Asef yüzüne durgun bir şekilde bakan çocuğun bakışlarına karşılık verdi. Onca ize, gözyaşına ve yorgunluğa rağmen öyle güzeldi ki içi kaynıyordu ona karşı. Her zaman göğsünde, kanatlarının arasında saklamak ve onu korumak istiyordu. Onca yıllık hayatında, yaşına rağmen hep çok fazla sorumluluk yüklenmişti. Bilhassa herkesin ve her şeyin sorumluluğunu o omuzlarına almıştı. Başkanken hepsinin canı onun onuzlarında duruyordu. Başkanlığı bıraktığında bile bu sonlanmamıştı. Fakat ilk defa birine karşı böyle sahiplik ve koruma iç güdüsüyle doluydu. Bütün sorumluluğu sadece kendisine ait olsun istiyordu.
"Hadi oyalanmadan sürelim şu merhemleri. Sonra kahvaltı da ederiz. Sen kendini toplamaya bak." Bakışlarını konuşarak bölmüş ve dalmış hâlini kafasını iki yana sallayarak bozmuştu. Kenara bırakılmış ihtiyacı olan merhemleri kucağına çekti. İlk yüzü için uygun olanı parmaklarının ucuna sıktı. "Kaldır bakalım kafasını, savaşçı asker." Bera huysuzlandı anında. "Bana hep küçük bir çocuk gibi davranıyorsun, bebek değilim ben." Asef'in yüzünde bir tebessüm oluştu. "Böyle konuşurken bile bebeksin." Asla ciddiye almadan merhemi yüzünde gezdirmeye başladı.
"Asef?" Mühim bir şey diyeceğini düşünerek gözlerini, yeşil gözleri çevirmişti. "Efendim?" dedi sakinlikle. "Ben bebek değilim tamam mı?" Kaşları çatık ve ciddi bir tonda konuşması onda gülme hissi uyandırmıştı. "Ben de ciddi bir şey var gibi dinliyorum. Bebeksin Bera, ufacık, şeker mi şeker bir bebeksin." Keyifli ses tonunu duyunca Bera istemsizce utanmıştı. Onu şeker mi buluyordu sahiden? Hangi anlamdaydı bu düşüncesi? Bir kardeş gibi mi görüp bunu dile getiriyordu? Yoksa... Yoksa düşünmeye bile çekindiği bir şey mi vardı işin ucunda? Anında bunu reddetti. Aklında bile geçirmesi doğru değildi. Müşkül bir durumdayken ona belki de acıyarak yardım eden birine böyle fesatça hisler besleyemezdi, bunu beyninden silip atmalıyım, diye düşündü.

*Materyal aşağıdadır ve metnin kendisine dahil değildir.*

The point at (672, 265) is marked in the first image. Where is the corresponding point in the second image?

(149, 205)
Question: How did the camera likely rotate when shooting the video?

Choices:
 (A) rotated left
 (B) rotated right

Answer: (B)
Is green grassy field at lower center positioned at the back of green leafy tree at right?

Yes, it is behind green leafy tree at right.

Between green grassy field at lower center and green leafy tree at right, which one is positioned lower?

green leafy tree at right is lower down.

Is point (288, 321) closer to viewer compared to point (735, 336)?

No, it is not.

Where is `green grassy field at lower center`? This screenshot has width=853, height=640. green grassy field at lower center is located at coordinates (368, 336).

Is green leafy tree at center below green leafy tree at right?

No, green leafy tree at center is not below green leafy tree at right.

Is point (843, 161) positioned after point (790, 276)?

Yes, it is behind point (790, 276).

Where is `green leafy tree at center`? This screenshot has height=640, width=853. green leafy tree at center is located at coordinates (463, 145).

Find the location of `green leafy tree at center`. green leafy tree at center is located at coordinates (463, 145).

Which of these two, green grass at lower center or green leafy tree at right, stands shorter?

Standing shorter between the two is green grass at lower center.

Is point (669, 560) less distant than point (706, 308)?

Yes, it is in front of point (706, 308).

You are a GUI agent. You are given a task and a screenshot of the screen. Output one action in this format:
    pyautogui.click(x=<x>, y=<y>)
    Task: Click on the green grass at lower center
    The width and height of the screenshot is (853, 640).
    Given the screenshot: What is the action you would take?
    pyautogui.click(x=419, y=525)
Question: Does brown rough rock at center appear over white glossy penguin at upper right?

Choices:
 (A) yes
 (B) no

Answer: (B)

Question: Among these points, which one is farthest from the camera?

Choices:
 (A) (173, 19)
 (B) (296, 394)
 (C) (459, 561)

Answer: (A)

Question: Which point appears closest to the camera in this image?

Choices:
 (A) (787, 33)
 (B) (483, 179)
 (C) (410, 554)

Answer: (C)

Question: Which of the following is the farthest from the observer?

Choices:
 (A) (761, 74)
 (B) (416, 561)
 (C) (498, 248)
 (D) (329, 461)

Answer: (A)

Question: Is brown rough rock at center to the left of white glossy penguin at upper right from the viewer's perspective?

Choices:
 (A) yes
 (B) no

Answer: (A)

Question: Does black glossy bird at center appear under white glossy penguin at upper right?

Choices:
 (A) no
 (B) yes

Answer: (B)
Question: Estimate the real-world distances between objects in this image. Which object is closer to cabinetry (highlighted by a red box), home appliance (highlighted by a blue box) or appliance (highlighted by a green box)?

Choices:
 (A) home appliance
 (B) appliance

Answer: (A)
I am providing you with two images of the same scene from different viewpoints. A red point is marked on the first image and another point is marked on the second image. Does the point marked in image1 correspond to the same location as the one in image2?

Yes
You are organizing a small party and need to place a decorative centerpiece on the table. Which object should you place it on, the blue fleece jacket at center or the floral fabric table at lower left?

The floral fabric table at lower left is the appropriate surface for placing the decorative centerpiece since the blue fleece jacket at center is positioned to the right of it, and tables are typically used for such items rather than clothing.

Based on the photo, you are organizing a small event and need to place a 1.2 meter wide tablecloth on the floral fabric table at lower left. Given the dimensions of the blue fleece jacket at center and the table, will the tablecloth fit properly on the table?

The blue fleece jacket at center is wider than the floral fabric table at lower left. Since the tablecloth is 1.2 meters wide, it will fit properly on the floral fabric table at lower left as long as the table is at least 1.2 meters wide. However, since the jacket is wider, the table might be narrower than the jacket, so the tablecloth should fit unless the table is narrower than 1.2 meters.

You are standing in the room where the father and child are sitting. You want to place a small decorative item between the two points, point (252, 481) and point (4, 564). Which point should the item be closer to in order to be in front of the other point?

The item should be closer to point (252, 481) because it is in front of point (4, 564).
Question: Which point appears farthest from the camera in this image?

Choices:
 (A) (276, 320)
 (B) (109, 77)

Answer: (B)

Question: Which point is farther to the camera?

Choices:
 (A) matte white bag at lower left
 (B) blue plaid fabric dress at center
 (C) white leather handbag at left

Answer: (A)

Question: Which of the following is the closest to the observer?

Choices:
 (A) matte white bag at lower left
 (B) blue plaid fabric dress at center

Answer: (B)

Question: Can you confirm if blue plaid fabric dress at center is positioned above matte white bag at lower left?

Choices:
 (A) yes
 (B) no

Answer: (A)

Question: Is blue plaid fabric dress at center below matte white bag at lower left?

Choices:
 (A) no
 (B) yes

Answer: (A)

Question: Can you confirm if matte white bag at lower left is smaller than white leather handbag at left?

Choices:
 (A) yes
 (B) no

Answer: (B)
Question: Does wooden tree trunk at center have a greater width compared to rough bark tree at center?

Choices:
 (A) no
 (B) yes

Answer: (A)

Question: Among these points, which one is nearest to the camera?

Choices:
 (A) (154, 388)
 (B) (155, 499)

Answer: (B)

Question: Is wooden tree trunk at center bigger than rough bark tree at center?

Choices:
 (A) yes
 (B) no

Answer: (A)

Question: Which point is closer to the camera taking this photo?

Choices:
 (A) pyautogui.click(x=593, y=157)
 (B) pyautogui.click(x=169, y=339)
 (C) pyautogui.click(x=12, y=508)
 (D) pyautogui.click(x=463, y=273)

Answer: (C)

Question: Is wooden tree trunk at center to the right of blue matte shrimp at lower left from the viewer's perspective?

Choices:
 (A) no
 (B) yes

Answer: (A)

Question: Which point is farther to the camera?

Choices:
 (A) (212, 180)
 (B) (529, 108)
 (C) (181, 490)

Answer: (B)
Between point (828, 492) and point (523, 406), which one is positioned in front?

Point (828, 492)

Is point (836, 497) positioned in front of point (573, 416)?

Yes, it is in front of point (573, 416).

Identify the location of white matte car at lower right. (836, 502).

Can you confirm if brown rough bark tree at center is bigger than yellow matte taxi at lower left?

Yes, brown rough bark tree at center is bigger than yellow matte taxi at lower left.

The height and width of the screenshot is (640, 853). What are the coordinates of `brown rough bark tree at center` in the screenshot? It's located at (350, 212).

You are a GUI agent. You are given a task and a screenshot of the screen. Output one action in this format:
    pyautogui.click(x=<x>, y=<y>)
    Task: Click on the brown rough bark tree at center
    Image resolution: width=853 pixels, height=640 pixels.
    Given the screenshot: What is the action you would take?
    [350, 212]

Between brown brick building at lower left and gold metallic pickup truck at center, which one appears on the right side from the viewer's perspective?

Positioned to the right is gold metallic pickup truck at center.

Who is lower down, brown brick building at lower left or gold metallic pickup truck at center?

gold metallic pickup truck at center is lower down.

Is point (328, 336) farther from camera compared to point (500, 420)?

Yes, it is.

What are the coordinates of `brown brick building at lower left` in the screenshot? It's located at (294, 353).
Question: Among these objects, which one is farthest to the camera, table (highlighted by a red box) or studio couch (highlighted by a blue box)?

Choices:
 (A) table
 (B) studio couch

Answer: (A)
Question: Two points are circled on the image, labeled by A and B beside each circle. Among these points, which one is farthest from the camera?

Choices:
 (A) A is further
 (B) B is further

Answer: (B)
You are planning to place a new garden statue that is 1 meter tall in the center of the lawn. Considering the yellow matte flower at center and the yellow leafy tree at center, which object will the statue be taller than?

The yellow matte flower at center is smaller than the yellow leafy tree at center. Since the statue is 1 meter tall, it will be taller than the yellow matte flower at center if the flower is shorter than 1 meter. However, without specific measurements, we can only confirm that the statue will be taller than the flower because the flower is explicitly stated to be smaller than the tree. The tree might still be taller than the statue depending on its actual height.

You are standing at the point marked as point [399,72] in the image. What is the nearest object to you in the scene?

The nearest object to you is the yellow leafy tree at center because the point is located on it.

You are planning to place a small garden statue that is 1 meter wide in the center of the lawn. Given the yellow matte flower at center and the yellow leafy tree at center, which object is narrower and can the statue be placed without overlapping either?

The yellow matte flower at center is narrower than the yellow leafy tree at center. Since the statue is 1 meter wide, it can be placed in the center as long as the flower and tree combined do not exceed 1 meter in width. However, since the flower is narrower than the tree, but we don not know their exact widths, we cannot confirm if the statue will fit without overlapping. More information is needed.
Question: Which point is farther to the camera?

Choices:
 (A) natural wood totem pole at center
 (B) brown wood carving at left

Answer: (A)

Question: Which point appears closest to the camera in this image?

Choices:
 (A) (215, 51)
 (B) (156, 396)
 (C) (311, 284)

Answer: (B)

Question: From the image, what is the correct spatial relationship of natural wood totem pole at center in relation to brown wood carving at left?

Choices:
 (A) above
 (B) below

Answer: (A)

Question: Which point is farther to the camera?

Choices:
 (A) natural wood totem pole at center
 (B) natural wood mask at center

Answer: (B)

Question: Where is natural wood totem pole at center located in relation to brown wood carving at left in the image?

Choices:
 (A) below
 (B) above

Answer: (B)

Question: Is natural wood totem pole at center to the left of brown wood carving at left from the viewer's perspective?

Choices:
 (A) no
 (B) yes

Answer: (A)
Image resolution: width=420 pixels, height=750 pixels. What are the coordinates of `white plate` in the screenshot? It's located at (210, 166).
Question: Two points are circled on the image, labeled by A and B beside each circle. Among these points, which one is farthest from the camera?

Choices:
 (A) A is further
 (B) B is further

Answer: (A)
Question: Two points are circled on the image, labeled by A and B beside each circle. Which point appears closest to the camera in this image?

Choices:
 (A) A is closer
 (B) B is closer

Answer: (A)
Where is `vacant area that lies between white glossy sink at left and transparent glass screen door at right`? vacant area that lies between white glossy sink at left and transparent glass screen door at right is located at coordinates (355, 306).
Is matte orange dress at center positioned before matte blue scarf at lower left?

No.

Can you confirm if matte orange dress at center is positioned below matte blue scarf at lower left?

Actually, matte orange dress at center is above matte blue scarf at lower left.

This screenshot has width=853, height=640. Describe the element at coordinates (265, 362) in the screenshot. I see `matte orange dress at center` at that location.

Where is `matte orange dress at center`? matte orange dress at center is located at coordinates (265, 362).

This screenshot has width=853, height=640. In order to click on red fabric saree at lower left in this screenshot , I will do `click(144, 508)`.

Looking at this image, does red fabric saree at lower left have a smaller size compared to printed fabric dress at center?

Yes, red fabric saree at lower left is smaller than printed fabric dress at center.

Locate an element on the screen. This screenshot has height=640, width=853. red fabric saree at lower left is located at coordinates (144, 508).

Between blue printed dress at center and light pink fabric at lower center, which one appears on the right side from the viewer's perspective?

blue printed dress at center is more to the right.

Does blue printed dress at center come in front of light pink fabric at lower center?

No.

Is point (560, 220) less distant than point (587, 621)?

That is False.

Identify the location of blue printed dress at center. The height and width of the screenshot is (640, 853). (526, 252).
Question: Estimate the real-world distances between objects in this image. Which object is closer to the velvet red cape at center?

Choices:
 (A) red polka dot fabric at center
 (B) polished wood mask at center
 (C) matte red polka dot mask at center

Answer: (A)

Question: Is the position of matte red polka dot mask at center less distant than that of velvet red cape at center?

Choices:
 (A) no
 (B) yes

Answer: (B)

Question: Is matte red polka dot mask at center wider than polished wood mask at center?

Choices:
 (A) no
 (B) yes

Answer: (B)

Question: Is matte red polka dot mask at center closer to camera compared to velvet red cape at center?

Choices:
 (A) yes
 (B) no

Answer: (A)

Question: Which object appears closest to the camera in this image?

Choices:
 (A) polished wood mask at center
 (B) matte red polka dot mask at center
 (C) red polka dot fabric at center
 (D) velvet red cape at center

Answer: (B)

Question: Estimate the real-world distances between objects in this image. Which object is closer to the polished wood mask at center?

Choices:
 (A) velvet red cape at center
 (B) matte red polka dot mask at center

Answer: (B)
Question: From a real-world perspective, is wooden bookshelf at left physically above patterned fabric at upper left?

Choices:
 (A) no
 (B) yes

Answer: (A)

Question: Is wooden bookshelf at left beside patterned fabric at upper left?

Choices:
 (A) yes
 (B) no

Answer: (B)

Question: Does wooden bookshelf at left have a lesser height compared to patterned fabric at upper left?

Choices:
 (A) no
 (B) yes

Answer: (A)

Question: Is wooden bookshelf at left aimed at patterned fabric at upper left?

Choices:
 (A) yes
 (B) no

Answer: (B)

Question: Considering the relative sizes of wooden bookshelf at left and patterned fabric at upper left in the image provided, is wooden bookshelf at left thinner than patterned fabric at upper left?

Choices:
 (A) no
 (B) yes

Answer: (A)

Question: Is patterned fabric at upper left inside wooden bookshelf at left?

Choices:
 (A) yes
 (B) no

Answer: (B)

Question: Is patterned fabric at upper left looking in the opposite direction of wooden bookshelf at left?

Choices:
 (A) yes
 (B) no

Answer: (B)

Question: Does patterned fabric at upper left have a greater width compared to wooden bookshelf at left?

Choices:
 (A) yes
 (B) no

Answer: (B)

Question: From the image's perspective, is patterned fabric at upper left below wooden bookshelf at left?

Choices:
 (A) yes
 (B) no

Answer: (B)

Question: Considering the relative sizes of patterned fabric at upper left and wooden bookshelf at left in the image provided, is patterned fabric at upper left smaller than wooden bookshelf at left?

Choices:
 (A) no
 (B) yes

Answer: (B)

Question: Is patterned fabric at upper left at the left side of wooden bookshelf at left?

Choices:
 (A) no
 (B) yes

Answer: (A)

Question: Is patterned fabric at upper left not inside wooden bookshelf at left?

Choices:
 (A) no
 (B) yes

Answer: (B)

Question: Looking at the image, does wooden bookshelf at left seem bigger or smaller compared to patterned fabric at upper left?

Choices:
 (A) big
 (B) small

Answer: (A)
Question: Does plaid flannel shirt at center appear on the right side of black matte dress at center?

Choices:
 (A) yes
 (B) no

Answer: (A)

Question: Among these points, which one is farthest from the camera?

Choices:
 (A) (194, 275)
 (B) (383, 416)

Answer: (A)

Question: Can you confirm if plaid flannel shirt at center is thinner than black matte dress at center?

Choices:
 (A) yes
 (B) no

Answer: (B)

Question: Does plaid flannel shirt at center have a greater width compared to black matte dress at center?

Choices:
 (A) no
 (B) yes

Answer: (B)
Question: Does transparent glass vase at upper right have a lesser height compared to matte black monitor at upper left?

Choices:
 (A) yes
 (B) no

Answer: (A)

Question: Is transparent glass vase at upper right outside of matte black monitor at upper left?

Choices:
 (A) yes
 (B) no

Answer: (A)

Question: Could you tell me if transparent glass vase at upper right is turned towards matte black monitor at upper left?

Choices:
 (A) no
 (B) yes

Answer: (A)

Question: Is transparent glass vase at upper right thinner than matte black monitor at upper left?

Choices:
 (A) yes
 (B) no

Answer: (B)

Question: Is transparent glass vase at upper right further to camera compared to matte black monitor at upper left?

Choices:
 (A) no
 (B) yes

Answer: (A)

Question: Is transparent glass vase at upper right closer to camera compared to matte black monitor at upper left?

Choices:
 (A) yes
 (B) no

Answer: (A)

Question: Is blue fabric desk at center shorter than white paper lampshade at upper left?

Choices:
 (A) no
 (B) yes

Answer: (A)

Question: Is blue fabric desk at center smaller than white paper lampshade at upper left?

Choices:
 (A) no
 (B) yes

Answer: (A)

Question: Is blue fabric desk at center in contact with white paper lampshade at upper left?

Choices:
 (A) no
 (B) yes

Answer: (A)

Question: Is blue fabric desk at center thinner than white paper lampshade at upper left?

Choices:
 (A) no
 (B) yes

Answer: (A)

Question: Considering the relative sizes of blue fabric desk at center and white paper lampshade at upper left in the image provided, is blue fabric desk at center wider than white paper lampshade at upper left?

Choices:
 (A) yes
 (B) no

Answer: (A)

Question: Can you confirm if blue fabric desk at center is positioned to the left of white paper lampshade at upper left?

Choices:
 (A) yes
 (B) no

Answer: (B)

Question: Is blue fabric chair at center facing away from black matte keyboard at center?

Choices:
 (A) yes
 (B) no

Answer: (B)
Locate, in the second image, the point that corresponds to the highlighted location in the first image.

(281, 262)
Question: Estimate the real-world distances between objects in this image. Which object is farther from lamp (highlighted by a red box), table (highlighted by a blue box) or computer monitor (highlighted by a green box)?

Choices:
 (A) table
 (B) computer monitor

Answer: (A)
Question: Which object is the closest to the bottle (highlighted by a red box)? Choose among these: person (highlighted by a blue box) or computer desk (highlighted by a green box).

"Sıyır bakalım kazağını." Bera gözlerini kapayıp açtıktan sonra yavaşça göğsünün altına kadar sıyırdı. Belindeki morluğu görünce kafalarından atmaya çalıştığı şeyler ikisini de ele geçirmişti. Bera'nın gözünde o hiç bitmeyecek gibi olan anlar peşi sıra oynamaya başladı. Öyle korkunçtu ki dönüşünün olmayacağını düşünmüştü. Ya onun kanı dökülecek ya da ben öleceğim diye düşünerek bir anda saplamıştı bıçağı. İçinde zerre pişmanlık yoktu. Tabii ki birini öldürmek istediği son şey bile değildi ama o durumu yaşamaktansa ölürdü de öldürürdü de.